Ablakwa again called a constituent of his who is a doctor at 37 to see if he could help us. At this point, we had finally got an ambulance on standby to convey the child. By the time we got a Doctor at 37 to get involved and give the all-clear to the ambulance service, the little boy blacked out and could not be resuscitated. He died at 10:05 pm.”

Sam George explained that at the time the 12-year-old boy died at 10.05 pm, there were about 500 beds at the University of Ghana Medical Centre (UGMC) but “someone’s political decision which is tantamount to witchcraft says that [the hospital] should not be utilized fully”.

He added that when the medical practitioners at Battor Catholic Hospital did an X-ray on the child and they realized that he had a pelvic fracture, they needed to move him to a bigger referral hospital for surgery to be done immediately.

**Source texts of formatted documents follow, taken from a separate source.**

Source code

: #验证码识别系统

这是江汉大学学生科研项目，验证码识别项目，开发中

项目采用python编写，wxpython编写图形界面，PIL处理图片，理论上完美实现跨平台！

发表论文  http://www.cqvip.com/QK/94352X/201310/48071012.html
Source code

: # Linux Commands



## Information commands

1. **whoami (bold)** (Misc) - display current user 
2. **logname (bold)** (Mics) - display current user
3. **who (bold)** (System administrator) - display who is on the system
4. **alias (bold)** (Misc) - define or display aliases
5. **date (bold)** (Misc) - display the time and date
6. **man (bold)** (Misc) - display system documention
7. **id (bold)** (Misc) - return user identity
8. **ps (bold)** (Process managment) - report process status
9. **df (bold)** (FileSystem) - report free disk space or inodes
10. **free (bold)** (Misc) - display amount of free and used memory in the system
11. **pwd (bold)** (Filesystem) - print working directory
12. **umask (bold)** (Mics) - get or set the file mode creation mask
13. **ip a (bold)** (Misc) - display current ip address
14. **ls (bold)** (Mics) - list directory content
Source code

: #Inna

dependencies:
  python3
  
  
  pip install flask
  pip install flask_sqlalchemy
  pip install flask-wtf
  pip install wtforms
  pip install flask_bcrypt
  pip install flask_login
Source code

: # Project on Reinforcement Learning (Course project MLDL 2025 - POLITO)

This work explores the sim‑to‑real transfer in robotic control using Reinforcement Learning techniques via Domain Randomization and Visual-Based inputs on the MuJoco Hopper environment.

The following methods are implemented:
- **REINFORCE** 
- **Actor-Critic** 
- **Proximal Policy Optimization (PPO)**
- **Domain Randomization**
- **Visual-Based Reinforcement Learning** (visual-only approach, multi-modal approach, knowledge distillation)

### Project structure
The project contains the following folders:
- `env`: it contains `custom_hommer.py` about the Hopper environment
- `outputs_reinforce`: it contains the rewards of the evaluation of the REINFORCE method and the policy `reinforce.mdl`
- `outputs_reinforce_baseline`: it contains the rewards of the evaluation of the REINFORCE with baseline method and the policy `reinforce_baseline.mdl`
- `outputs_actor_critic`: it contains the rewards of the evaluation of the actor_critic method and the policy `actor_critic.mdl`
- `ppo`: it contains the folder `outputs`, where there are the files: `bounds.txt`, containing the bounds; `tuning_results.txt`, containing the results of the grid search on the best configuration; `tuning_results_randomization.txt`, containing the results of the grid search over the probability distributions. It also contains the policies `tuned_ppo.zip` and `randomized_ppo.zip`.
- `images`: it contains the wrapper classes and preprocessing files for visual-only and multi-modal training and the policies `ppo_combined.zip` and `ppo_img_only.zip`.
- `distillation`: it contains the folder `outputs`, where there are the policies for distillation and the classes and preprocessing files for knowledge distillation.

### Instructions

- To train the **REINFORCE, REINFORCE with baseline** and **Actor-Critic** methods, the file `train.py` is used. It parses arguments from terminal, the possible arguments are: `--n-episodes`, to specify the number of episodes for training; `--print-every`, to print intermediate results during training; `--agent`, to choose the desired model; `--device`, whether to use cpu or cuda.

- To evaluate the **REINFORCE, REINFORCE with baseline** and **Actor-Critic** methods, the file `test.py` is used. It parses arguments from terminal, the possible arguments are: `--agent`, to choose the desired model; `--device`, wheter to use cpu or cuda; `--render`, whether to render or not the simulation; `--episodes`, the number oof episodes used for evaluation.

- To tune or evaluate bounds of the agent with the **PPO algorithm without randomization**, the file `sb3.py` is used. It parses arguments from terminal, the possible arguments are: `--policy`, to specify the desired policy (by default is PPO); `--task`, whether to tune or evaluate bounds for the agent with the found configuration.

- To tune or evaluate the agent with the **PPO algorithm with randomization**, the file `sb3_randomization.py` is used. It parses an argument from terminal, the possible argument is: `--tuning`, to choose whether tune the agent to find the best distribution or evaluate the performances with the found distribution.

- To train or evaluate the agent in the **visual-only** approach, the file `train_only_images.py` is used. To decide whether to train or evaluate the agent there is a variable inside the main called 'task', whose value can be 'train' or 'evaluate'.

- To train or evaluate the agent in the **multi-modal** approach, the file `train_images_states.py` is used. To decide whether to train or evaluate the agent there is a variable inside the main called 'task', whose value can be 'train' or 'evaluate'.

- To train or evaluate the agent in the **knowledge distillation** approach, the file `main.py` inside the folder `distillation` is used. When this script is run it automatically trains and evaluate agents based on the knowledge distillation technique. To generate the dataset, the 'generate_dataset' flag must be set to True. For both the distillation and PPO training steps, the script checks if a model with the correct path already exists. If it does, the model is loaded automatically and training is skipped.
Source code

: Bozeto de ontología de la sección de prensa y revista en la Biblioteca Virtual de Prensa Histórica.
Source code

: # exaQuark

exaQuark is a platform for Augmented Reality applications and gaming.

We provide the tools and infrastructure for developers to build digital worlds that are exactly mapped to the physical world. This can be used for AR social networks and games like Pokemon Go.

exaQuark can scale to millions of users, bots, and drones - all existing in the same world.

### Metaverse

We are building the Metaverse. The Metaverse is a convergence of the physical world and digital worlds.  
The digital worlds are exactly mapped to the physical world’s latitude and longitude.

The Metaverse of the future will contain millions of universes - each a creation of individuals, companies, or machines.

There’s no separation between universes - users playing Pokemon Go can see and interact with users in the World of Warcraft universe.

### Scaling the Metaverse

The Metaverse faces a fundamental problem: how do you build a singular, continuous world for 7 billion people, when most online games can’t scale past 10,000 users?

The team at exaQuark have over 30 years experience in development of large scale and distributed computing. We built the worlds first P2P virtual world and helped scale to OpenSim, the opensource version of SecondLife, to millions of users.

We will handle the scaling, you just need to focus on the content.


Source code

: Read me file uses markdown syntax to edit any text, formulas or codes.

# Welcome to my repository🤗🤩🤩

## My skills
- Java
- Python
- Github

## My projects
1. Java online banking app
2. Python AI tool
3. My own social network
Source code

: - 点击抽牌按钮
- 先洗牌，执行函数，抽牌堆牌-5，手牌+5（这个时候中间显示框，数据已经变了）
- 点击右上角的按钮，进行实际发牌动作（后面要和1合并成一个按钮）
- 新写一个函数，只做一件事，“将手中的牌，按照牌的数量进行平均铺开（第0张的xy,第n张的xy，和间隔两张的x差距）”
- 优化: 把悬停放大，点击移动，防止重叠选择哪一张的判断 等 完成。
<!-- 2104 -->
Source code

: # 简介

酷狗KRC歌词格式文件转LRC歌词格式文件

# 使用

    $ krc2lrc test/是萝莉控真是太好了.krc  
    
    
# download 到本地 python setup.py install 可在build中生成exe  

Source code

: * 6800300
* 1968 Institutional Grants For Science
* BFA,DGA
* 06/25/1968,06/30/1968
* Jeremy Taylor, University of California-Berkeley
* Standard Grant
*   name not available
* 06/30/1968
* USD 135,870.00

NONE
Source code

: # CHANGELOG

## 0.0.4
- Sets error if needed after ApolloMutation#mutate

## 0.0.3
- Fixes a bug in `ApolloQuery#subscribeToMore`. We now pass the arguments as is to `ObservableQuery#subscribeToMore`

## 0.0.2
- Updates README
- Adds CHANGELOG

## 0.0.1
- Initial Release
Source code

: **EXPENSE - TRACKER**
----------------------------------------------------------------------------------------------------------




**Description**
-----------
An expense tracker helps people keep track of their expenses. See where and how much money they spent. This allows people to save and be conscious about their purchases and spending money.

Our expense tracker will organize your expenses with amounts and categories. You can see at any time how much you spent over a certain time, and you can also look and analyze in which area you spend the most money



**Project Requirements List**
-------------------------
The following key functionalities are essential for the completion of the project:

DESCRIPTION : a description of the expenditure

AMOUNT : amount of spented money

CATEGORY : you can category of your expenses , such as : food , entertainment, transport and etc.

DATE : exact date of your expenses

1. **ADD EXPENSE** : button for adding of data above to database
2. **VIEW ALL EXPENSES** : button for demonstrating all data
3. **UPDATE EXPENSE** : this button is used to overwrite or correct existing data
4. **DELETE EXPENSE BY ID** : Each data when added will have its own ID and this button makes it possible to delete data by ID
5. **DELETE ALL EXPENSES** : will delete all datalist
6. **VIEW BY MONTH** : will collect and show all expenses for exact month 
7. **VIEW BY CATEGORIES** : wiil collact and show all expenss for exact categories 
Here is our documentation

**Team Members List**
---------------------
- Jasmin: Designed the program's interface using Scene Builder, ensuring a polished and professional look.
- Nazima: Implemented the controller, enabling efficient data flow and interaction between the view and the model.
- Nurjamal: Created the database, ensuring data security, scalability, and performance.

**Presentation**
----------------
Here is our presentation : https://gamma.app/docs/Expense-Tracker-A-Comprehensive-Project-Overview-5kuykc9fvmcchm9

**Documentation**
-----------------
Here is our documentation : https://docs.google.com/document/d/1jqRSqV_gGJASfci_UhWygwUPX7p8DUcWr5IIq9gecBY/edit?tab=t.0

“The referral hospitals you have are either Korle Bu, 37, Ridge or UGMC – which is supposed to be a quaternary level hospital – but for some reason, [….] we’ve decided that UGMC will not be fully utilized,” Sam George said.

He described the “We” in his statement as referring to the “politician”.

When asked if he was sure the beds at UGMC were in operation, Sam George replied, “they are there, they are available, the equipment is there. It is a quaternary level hospital. That hospital is the same kind of hospital our top politicians travel from here to Israel and go to the Sheba Medical Centre…that UGMC hospital is a direct replica of Sheba Medical Centre.”

Sam George hinted that he was going to pursue the matter in Parliament and pray on the Speaker to call those in charge of the healthcare system before the House to answer certain questions, including questions on why Ghana continues to experience a “no bed syndrome” for innocent lives to die.